Copy the records below word for word, leaving out the pictures.
+++ Given data +++
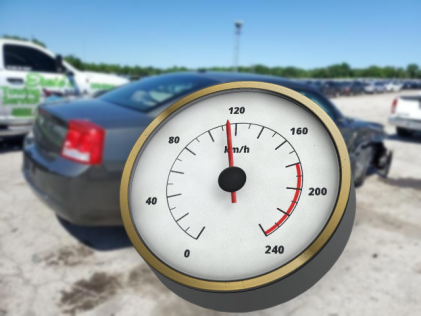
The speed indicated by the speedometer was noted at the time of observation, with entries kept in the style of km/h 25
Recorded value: km/h 115
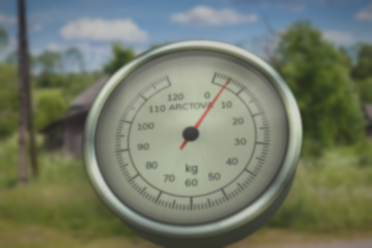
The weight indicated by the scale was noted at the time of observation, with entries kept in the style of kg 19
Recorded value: kg 5
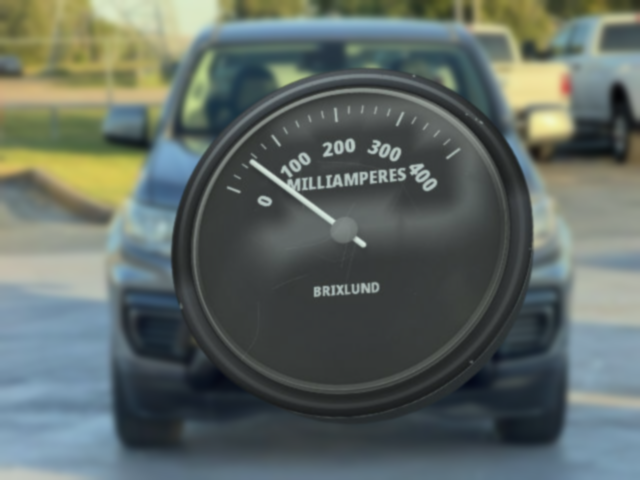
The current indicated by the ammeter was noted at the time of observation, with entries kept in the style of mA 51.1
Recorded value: mA 50
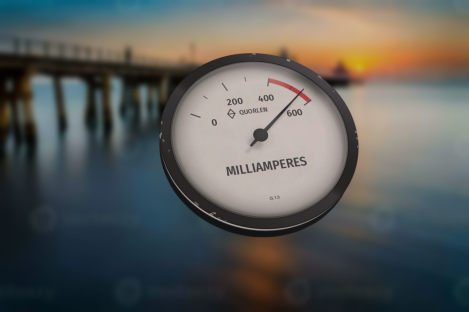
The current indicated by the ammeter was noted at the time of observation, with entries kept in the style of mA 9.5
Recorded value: mA 550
+++
• _Written response_
The speed indicated by the speedometer was noted at the time of observation, with entries kept in the style of km/h 25
Recorded value: km/h 115
The weight indicated by the scale was noted at the time of observation, with entries kept in the style of kg 19
Recorded value: kg 5
The current indicated by the ammeter was noted at the time of observation, with entries kept in the style of mA 51.1
Recorded value: mA 50
The current indicated by the ammeter was noted at the time of observation, with entries kept in the style of mA 9.5
Recorded value: mA 550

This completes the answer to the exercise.